A former Food and Drug Administration safety officer has alleged the agency did not follow procedure when supervising a Merck factory being modified to help produce Johnson & Johnson’s coronavirus vaccine, Politico reported.
In a complaint filed by the Office of Special Counsel, Arie Menachem accused inspectors of not following established procedure in a 2017 inspection in which they downgraded the Merck facility in Durham, N.C., from a rating requiring immediate corrective action to a less-urgent category.
Menachem said inspectors did that despite serious hygiene and public health concerns he later discovered.
The publicly released version of the complaint did not name Menachem or the Merck location, but the former safety officer confirmed his identity and the site of the plant to Politico.
The FDA, Merck, and Johnson & Johnson had not responded to requests for comment.
During a 2018 inspection, Menachem allegedly found that Merck improperly disposed of biohazard bins used to collect employees’ waste, and said employees were “soiling their uniforms rather than taking bathroom breaks which would have required them to disrobe and leave manufacturing areas,” according to the complaint.
The complaint also said Menachem accused Merck of “intentionally destroying evidence” of those violations.
Menachem told Politico he had raised concerns about four different drugmakers’ facilities, but Merck’s Durham plant was “the straw that broke the camel’s back.”
The reclassification meant the facility “didn’t have to do anything” to address safety and hygiene concerns, Menachem said.
Due to the reclassification, the Durham plant was exempt from further scrutiny. The more serious category, “Official Action Indicated,” would have required Merck to prove it had addressed the FDA’s concerns or face warning letters and even restricted manufacturing.
The FDA instead shifted the plant to a lesser category, “Voluntary Action Indicated,” suggesting changes were not urgently needed.
The Durham factory might not have been high on inspectors’ lists for new evaluations after the agency downgraded it after the 2018 inspection.
Concerns about the safety of inspectors and the difficulty of travel during the pandemic have caused FDA inspections of manufacturing facilities to decrease. The agency recently began resuming critical inspections.
Menachem also suggested that FDA’s inspection team was understaffed. He described being ordered to inspect the 850,000-square-foot facility by himself in less than a week – a job usually spread out among four inspectors during a 21-day period.
“I am troubled by many aspects of this matter,” Special Counsel Henry Kerner wrote in a letter to President Joe Biden, adding that he concurs with Menachem that the agency “narrowly focuses on procedural issues, and in so doing, disregards the fact that inspection reports detailing serious concerns were downgraded in a manner that may compromise compliance and safety efforts.”

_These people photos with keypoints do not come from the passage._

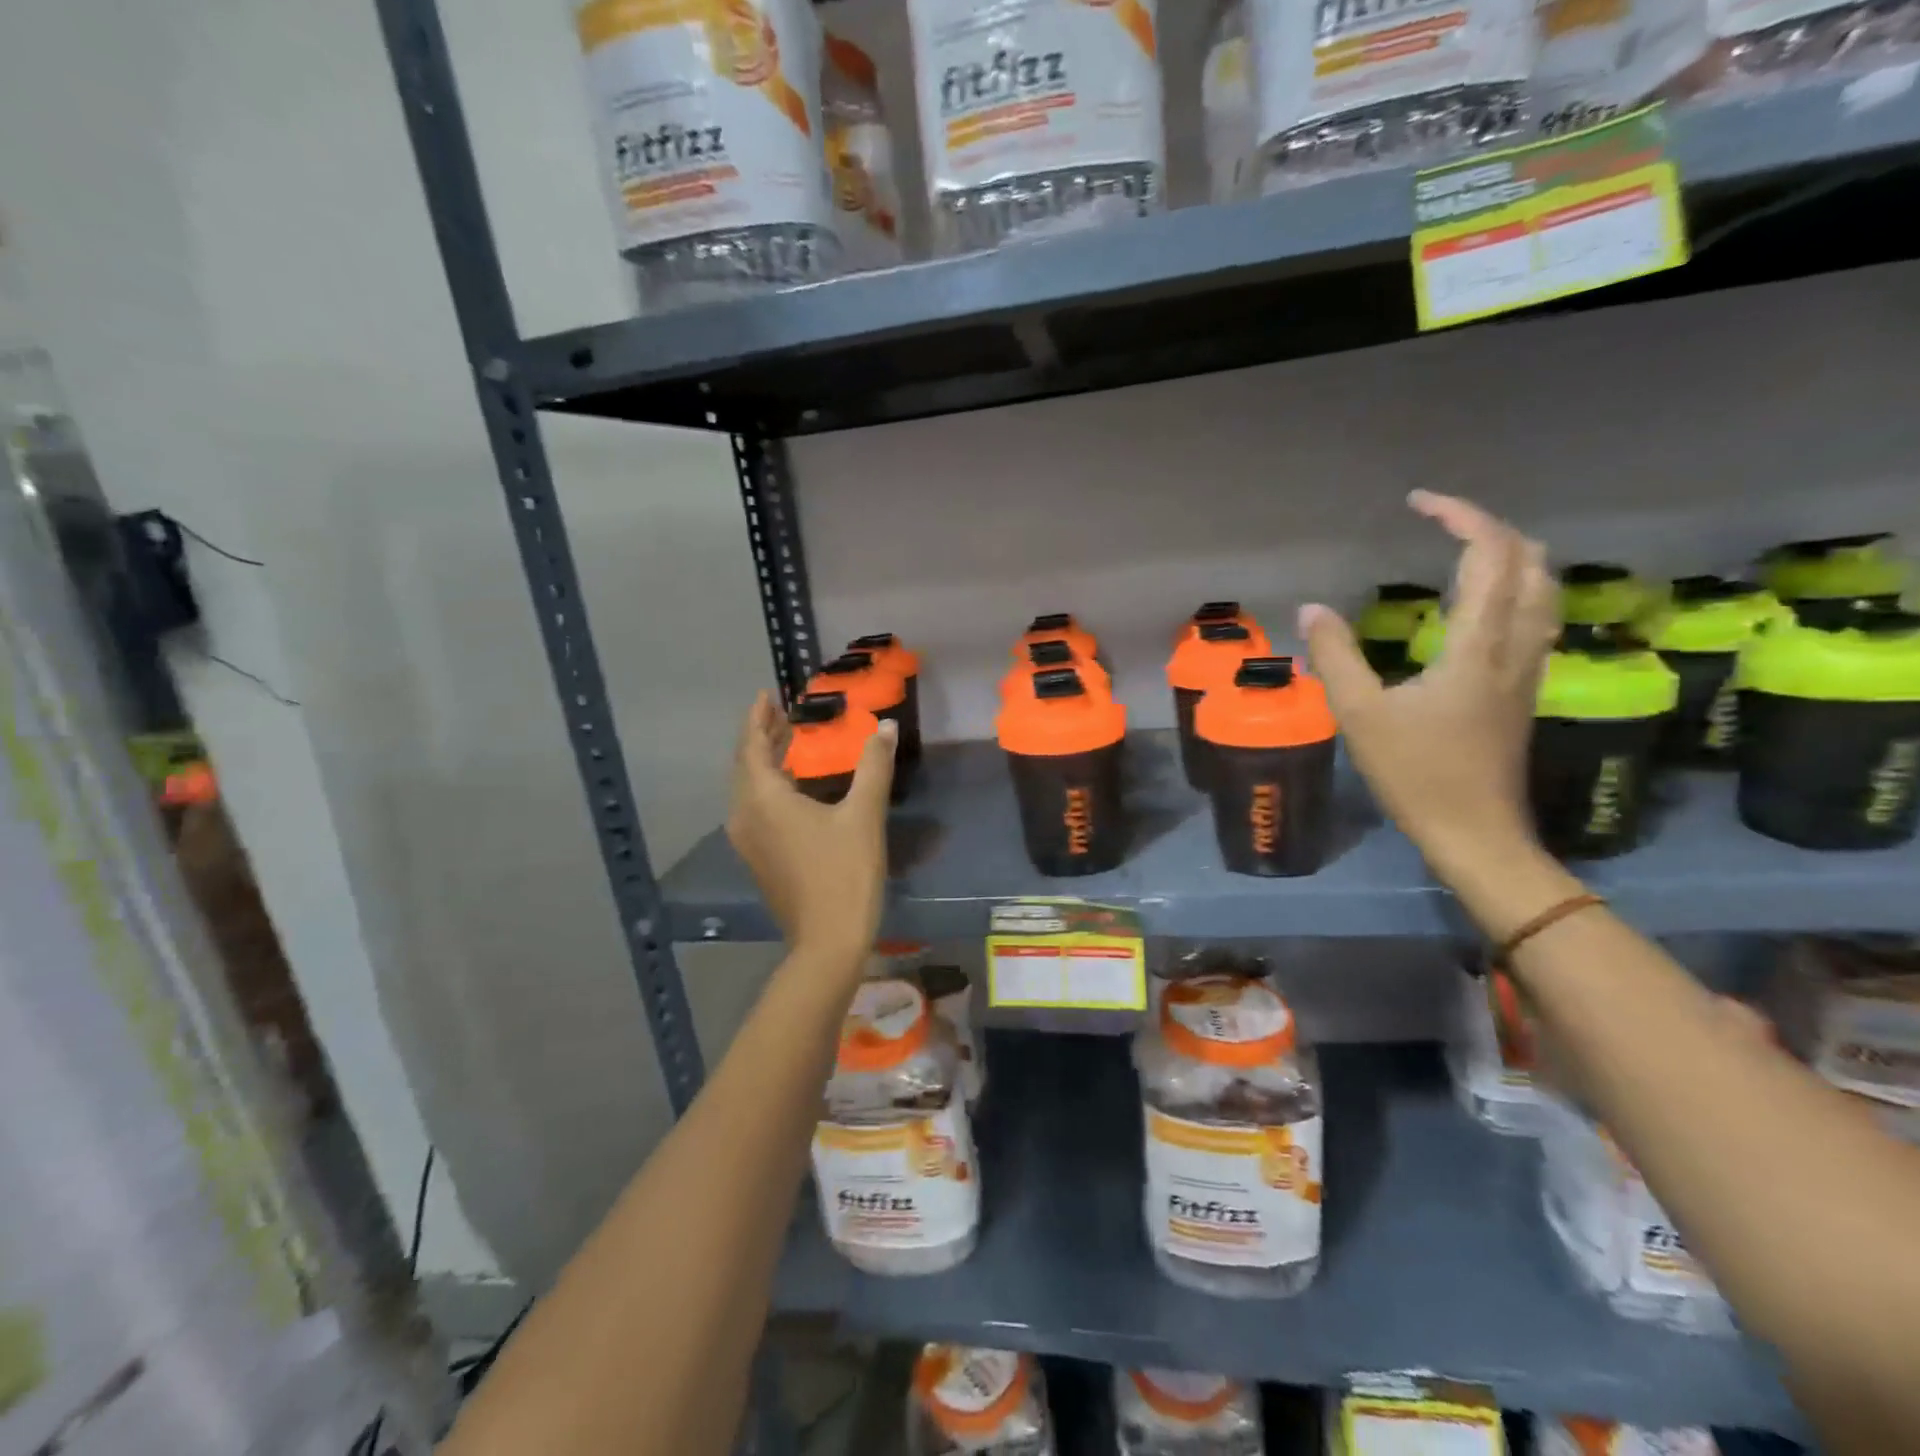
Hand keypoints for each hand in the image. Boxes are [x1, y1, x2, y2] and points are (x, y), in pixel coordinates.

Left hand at [726, 692, 894, 966]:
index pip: (752, 745)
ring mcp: (748, 841)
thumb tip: (886, 726)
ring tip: (787, 743)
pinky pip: (754, 809)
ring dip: (764, 762)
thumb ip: (874, 765)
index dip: (758, 718)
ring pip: (748, 789)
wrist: (827, 942)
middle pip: (745, 765)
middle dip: (761, 737)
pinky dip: (767, 787)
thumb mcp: (864, 815)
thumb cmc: (845, 874)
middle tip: (781, 714)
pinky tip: (791, 787)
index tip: (767, 695)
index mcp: (763, 799)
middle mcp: (745, 816)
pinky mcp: (758, 858)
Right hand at [1299, 490, 1558, 874]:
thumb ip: (1336, 657)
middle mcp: (1516, 645)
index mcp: (1479, 645)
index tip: (1418, 503)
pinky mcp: (1524, 688)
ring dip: (1510, 555)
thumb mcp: (1361, 715)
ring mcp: (1528, 668)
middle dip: (1490, 528)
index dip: (1460, 516)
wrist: (1475, 831)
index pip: (1490, 554)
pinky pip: (1534, 616)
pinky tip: (1479, 604)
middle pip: (1531, 561)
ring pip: (1542, 589)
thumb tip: (1313, 609)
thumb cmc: (1416, 774)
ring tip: (1462, 550)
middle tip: (1440, 522)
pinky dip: (1512, 587)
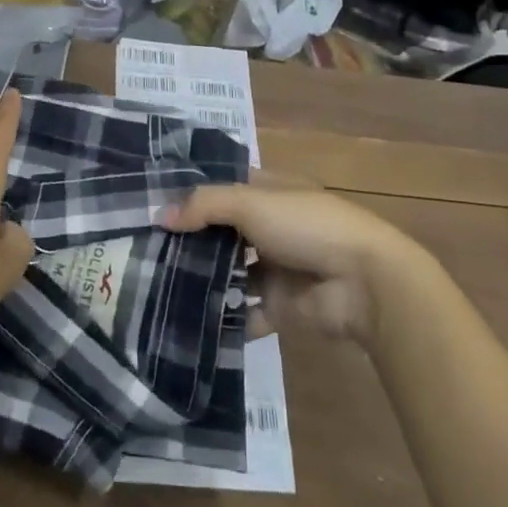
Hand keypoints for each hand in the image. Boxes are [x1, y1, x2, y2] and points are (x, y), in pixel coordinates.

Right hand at [162, 177, 421, 345]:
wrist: (364, 284)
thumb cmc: (307, 226)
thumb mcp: (251, 202)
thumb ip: (204, 206)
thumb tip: (160, 217)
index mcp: (269, 191)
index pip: (223, 185)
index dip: (192, 192)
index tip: (151, 201)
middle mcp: (270, 226)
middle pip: (222, 230)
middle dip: (190, 239)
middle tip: (143, 248)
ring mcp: (276, 267)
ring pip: (231, 272)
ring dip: (203, 278)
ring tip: (156, 285)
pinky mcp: (281, 307)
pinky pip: (246, 313)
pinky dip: (224, 318)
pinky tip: (186, 321)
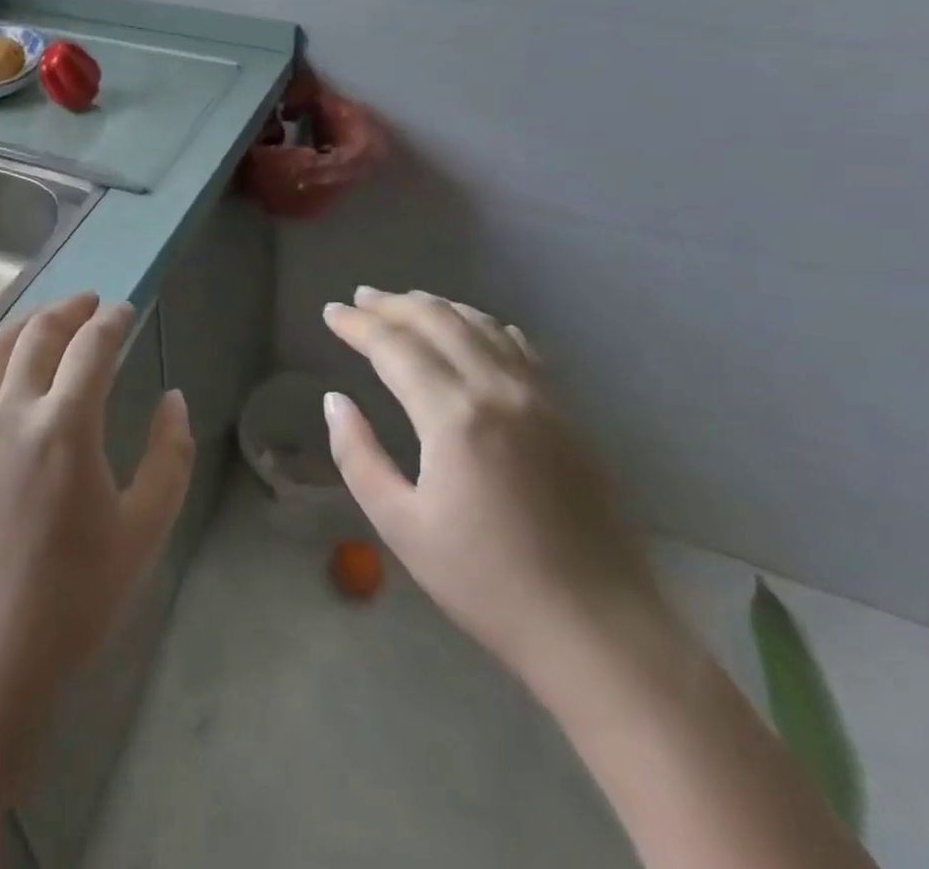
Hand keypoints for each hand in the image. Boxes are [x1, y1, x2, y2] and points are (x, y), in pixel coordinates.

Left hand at [0, 293, 194, 724]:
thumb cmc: (75, 595)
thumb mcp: (144, 529)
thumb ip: (169, 456)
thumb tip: (173, 399)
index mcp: (67, 425)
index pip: (92, 347)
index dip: (112, 321)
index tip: (126, 310)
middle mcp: (13, 411)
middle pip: (39, 335)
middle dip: (68, 310)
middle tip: (89, 303)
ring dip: (22, 326)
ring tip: (43, 318)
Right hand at [322, 286, 669, 691]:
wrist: (598, 631)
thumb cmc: (486, 584)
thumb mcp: (401, 526)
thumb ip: (358, 456)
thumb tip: (336, 401)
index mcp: (454, 416)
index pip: (395, 347)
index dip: (358, 325)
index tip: (330, 313)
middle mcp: (499, 391)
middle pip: (439, 321)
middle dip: (393, 305)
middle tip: (360, 299)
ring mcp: (541, 399)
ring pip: (482, 326)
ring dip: (437, 307)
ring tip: (405, 303)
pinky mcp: (567, 415)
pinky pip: (519, 348)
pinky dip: (484, 326)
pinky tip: (473, 329)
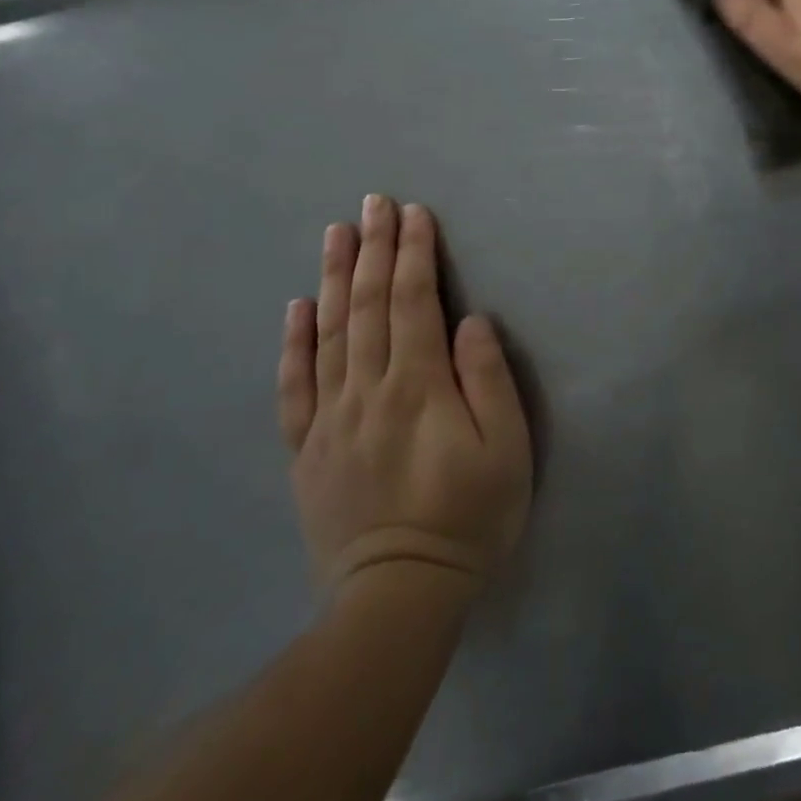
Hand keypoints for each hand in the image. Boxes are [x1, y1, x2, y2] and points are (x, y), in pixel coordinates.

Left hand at [277, 197, 531, 594]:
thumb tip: (470, 321)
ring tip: (336, 232)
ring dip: (335, 277)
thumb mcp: (506, 450)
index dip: (415, 253)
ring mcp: (330, 418)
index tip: (415, 213)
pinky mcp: (307, 448)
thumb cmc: (468, 518)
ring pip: (329, 332)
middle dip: (375, 248)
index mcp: (418, 386)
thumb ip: (488, 380)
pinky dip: (294, 341)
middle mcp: (367, 389)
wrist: (398, 597)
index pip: (414, 302)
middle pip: (369, 305)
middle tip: (374, 203)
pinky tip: (296, 307)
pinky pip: (294, 385)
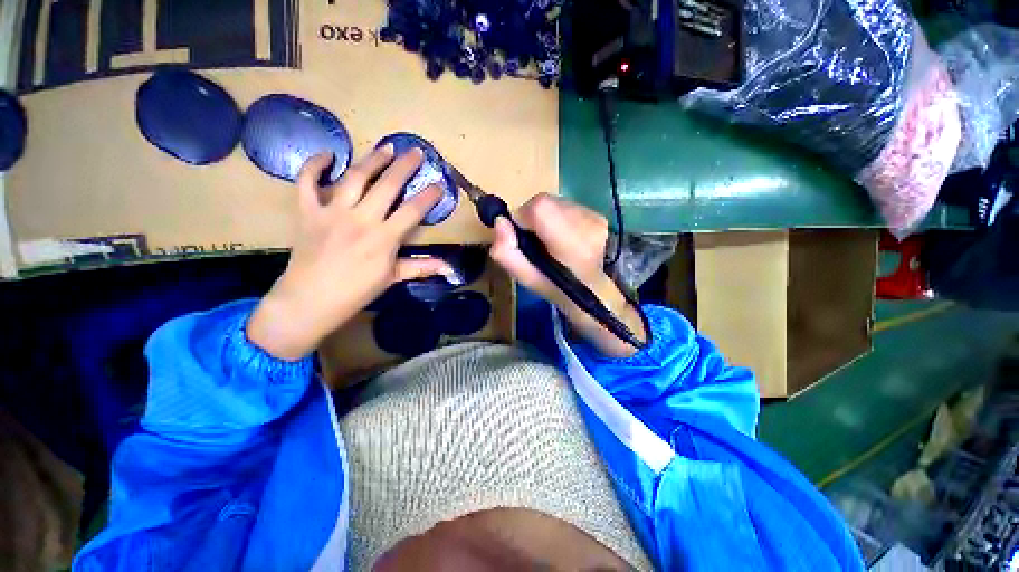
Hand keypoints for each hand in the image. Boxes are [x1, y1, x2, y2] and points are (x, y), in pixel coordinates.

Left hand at [247, 146, 448, 359]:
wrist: (309, 301)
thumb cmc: (356, 292)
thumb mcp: (392, 279)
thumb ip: (420, 267)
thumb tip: (448, 267)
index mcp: (384, 238)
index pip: (413, 210)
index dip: (429, 196)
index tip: (439, 185)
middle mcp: (361, 219)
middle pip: (388, 185)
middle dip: (405, 166)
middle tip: (416, 151)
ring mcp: (332, 212)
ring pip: (355, 177)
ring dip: (372, 159)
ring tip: (386, 147)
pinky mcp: (308, 211)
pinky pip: (307, 182)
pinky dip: (314, 166)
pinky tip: (328, 156)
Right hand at [489, 194, 645, 357]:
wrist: (594, 292)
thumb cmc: (558, 289)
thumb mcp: (526, 278)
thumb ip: (507, 253)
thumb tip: (500, 221)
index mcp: (571, 244)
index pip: (540, 207)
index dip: (524, 218)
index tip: (523, 236)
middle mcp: (587, 224)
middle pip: (545, 202)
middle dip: (533, 218)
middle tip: (536, 241)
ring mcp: (595, 217)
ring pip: (555, 203)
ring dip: (546, 218)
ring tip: (551, 241)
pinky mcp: (598, 215)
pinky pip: (567, 206)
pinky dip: (558, 218)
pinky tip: (564, 237)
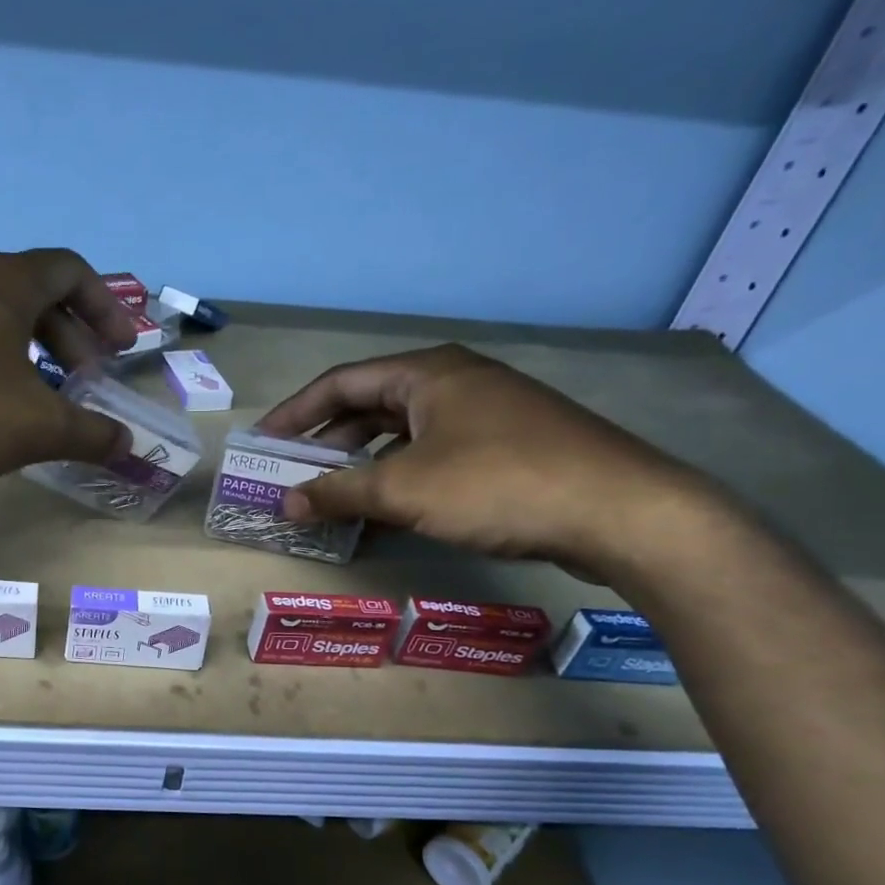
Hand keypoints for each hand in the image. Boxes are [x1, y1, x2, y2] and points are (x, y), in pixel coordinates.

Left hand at [0, 248, 136, 495]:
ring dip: (26, 348)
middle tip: (84, 379)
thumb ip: (89, 433)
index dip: (105, 305)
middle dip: (69, 334)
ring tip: (36, 395)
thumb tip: (127, 444)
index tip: (121, 349)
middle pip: (31, 291)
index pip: (69, 269)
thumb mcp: (36, 428)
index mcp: (1, 283)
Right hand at [256, 344, 708, 572]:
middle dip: (328, 441)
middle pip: (372, 405)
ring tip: (335, 496)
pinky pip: (435, 454)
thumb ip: (338, 494)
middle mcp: (456, 382)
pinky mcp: (511, 446)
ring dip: (364, 463)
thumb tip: (285, 503)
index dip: (295, 412)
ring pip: (405, 433)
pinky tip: (389, 510)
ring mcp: (488, 413)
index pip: (340, 383)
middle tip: (295, 473)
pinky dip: (402, 477)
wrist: (620, 511)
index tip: (264, 442)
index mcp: (427, 373)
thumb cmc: (497, 484)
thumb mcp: (404, 490)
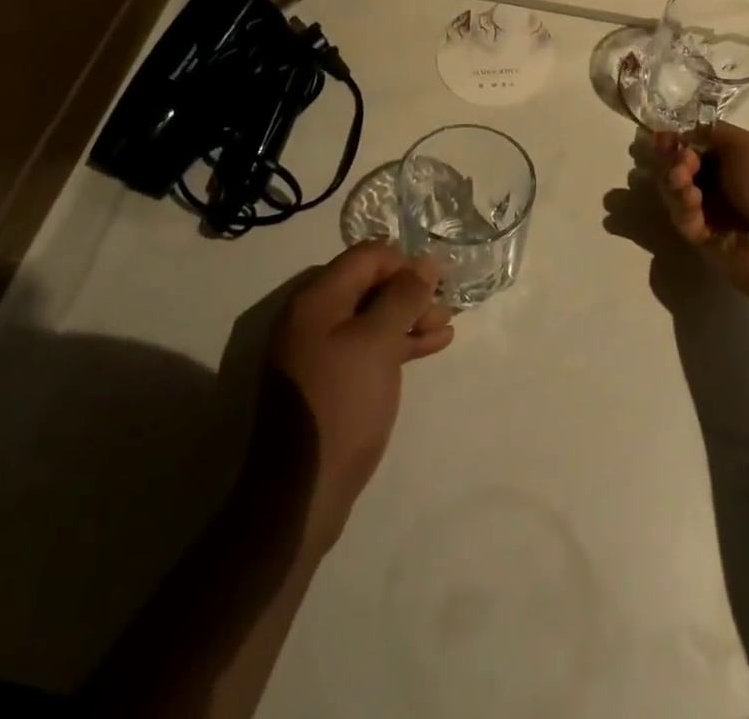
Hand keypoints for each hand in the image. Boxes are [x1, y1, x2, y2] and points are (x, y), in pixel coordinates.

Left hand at [265, 243, 453, 553]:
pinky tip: (431, 346)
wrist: (302, 492)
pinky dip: (397, 343)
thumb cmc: (341, 404)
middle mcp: (312, 317)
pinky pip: (367, 346)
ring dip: (409, 317)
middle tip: (445, 307)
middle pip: (368, 285)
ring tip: (445, 327)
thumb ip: (404, 296)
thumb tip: (427, 260)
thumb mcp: (378, 343)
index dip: (403, 263)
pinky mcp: (328, 379)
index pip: (366, 257)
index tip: (436, 281)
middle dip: (409, 292)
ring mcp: (318, 350)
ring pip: (371, 317)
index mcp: (316, 299)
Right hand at [653, 122, 748, 303]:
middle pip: (688, 166)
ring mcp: (718, 213)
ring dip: (676, 180)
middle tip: (680, 160)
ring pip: (680, 190)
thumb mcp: (748, 144)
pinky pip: (684, 217)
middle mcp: (732, 184)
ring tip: (681, 178)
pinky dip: (682, 206)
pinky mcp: (706, 239)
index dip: (684, 139)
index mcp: (748, 158)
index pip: (707, 144)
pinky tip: (691, 202)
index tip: (664, 138)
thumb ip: (712, 133)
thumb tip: (687, 131)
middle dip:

Kerner also sent copies of the letter to the chairs and ranking members of the Senate Health, Education, Labor and Pensions, and House Energy and Commerce committees, which could conduct their own investigations.
In early March, Merck announced it would help Johnson & Johnson bottle millions of vaccine doses starting as soon as May, and begin producing vaccine substance itself by the second half of the year.
Johnson & Johnson vaccine substance is slated to be produced at the Durham plant. A Merck facility in Pennsylvania will bottle J&J doses.
Report of the complaint came as Johnson & Johnson tried to ramp up vaccine production after barely meeting its goal of delivering 20 million doses by the end of March.